Ulrich, Freitag, 01.11.2019, 14:28 (vor 2491 Tagen) @ Will Kane


Ein Problem ist, dass wohl 99,9 Prozent oder mehr von uns nicht wissen, wie Favre (oder auch ein anderer Trainer) intern agiert. Man sieht nur, wie er öffentlich auftritt. Das sagt aber wenig bis gar nichts darüber aus, wie er seine eigentliche Arbeit macht. Und gerade über Favre gibt es wohl einige Klischees, die schon seit Jahren von den Medien immer wieder aufgegriffen werden.


Wobei es nur sehr wenige Medienvertreter gibt, die sich intensiv und differenziert mit Favre und spezifisch mit seinen Vorstellungen von Fußball und seiner Arbeit auf seinen einzelnen Trainerstationen auseinandergesetzt haben. Die allermeisten übernehmen schlicht das, was irgendwie irgendwann kolportiert wurde. Das gilt für den sog. Boulevardjournalismus genauso wie für die sog. Qualitätsmedien.

Es gibt sicherlich Ausnahmen, aber ich habe den Eindruck, speziell mit dem Thema Fußball beschäftigen sich in Deutschland bei den Medien häufig eher einfacher gestrickte Charaktere. Waldemar Hartmann beispielsweise lässt da grüßen.

Ich habe mich vor Jahren einmal mit einem Fotografen unterhalten, der auch für die Presse arbeitete. Der war zu der Zeit, als es finanziell lichterloh brannte einige Male bei BVB-Pressekonferenzen. Damals haben die Redaktionen nicht nur die Sportreporter geschickt, sondern auch die Leute aus dem Wirtschaftsressort. Und denen fiel dann gleich zweimal der Unterkiefer herunter. Einmal angesichts des Desasters beim BVB, und einmal angesichts des extrem niedrigen Niveaus ihrer eigenen Kollegen aus dem Fußballressort.
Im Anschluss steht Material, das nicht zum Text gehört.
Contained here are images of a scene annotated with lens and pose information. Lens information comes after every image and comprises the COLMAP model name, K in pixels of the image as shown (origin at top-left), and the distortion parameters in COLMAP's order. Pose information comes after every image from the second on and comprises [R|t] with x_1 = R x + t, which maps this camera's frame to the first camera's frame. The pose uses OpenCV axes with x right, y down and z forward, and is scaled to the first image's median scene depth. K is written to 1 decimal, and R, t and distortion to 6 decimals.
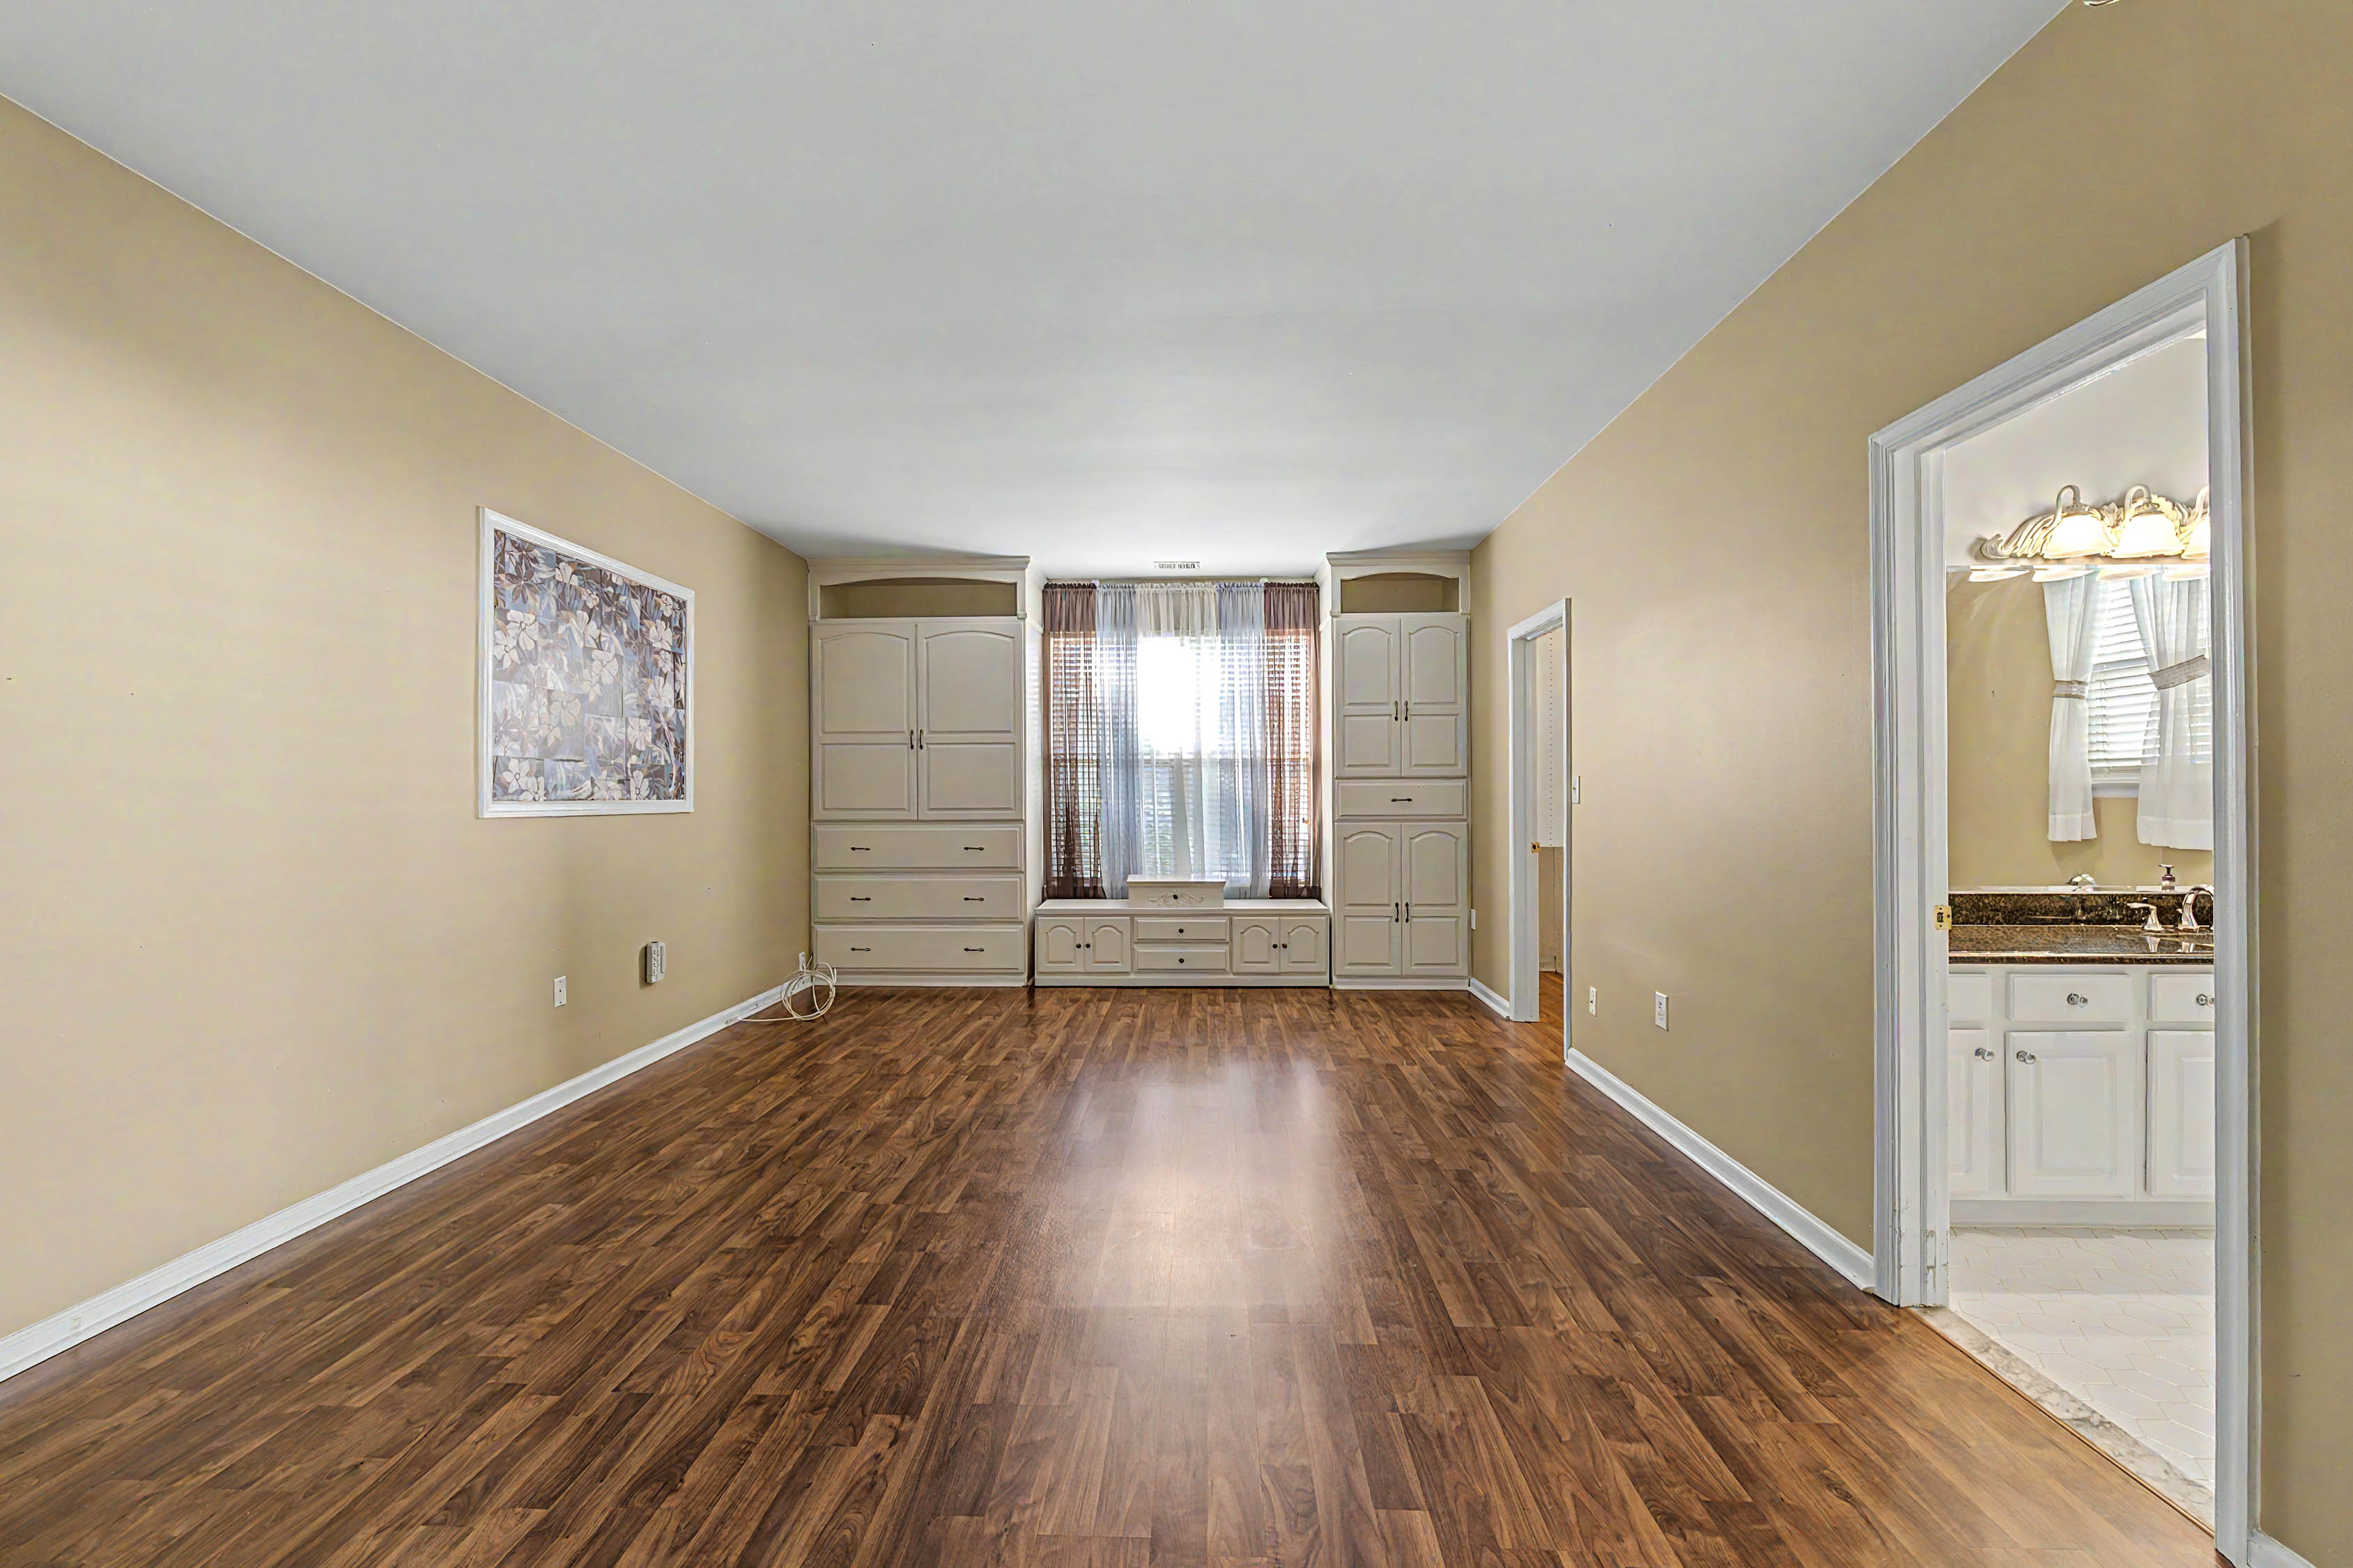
lens RADIAL K [[931.0, 0, 1171.4], [0, 931.0, 787.4], [0, 0, 1]] dist [-0.008360, -0.000308]
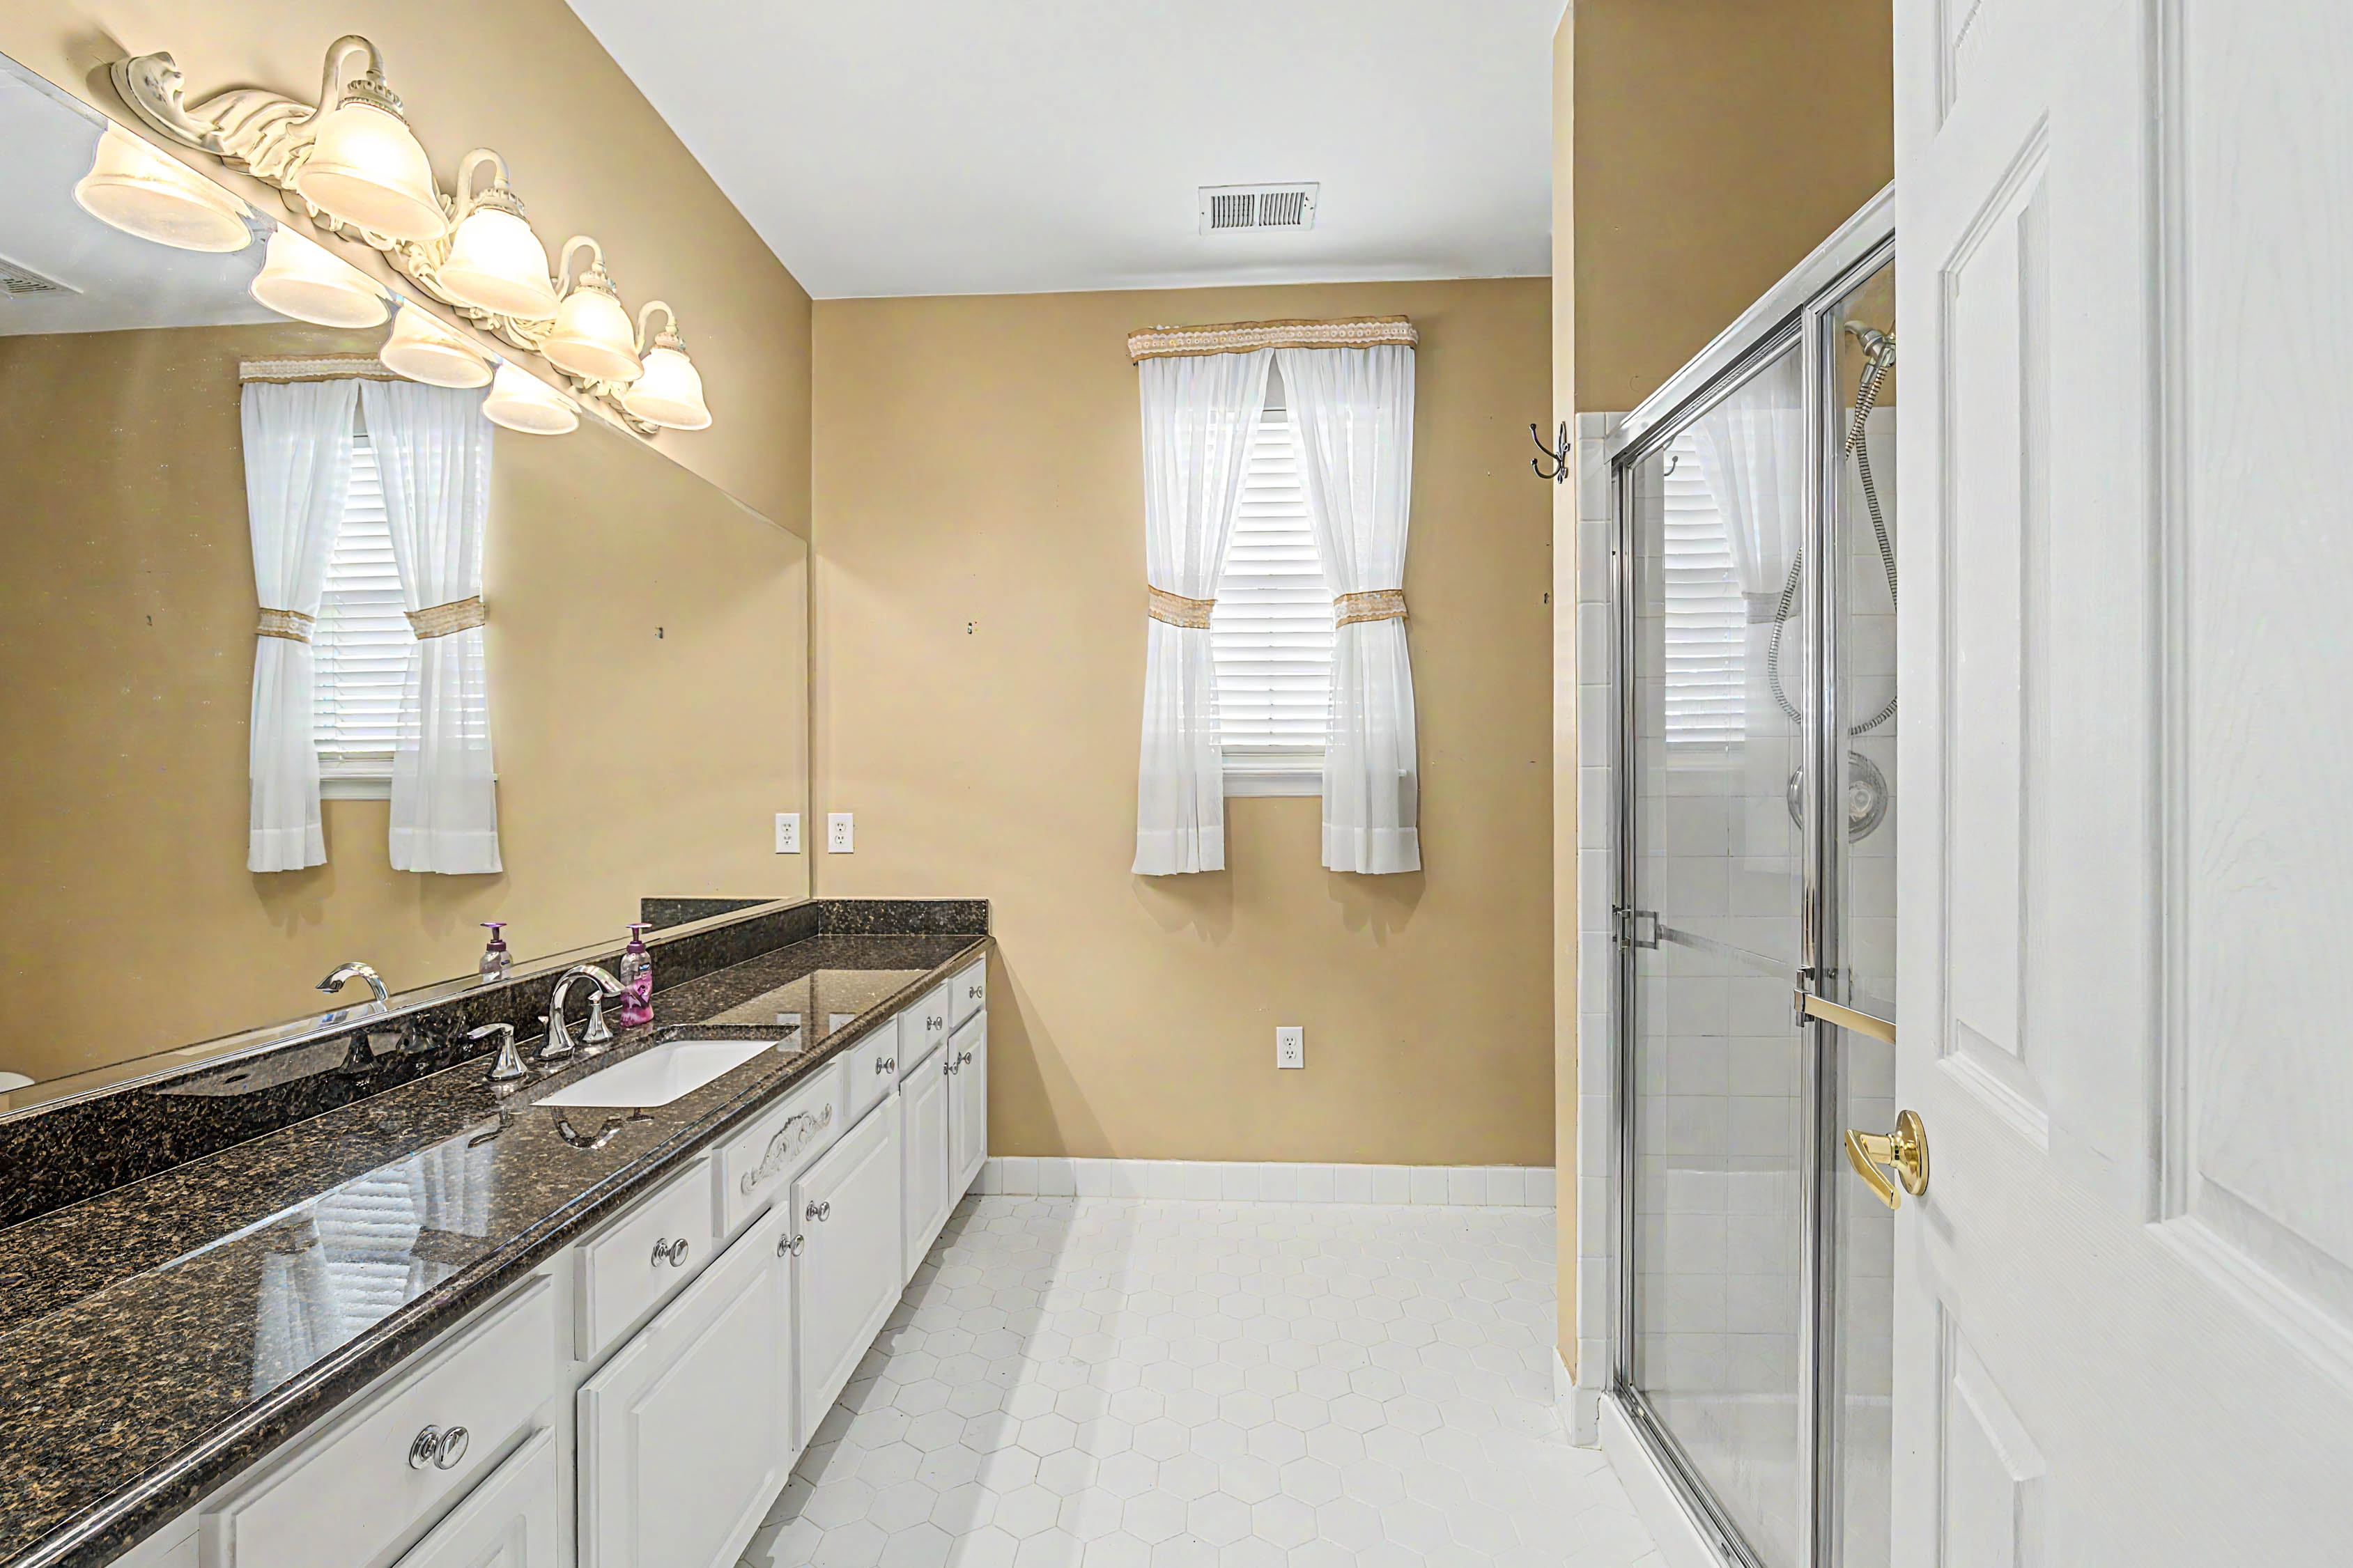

Über Favres Arbeit in Nizza z.B. habe ich keinen einzigen etwas tiefergehenden Artikel oder Beitrag in deutschen Medien gelesen, gesehen oder gehört. Ich kann da sicherlich etwas übersehen haben, klar. Aber ich finde es schon erstaunlich, dass zwar immer wieder nachweislich nicht korrekte oder aus dem Zusammenhang gerissene Stories aus seiner Gladbacher oder vielleicht auch noch Berliner Zeit in den Medien wiedergekäut werden, wie er aber konkret unter welchen Umständen auf seiner letzten Trainerstation unmittelbar vor Antritt seiner Tätigkeit bei der Nr. 2 im deutschen Clubfußball gearbeitet hat, scheint völlig uninteressant zu sein.

Das ganze ist auch eine Frage der Ökonomie. Um fundiert über Favres Arbeit in Nizza zu berichten, müsste man intensiv recherchieren, Gespräche führen, vor Ort sein. Um einen Artikel aufbauend auf dem zu schreiben was über Favre immer wieder weiter erzählt wird, braucht man ein, zwei Stunden. Maximal.


Und was die Medien regelmäßig wiederkäuen, das hört man dann am Thresen oder liest es in den Foren als unumstößliche Wahrheit. So ist das halt, in vielen Dingen.

Favre ist kein everybody‘s darling, schon gar nicht bei den Medienvertretern. Auch weil er nicht deren Nähe sucht. Wobei er ausgesucht höflich im Umgang ist und in kleiner Runde sehr wohl sehr aufgeschlossen über Fußball spricht und vor allem auch zuhören kann.

Wir werden sehen, wo wir nach dem Bayernspiel und am Ende der Hinserie stehen werden. Das wird darüber entscheiden, ob Favre bis zum Saisonende Trainer bleibt oder nicht.

Ich wage da keine Prognose. Dazu gibt es zu viele Unsicherheiten. Und letztlich entscheidet vieles auch der Zufall. Aber ich halte es leider für recht wahrscheinlich, dass wir falls Favre entlassen werden oder gehen sollte eine "kaputte" Saison erleben werden.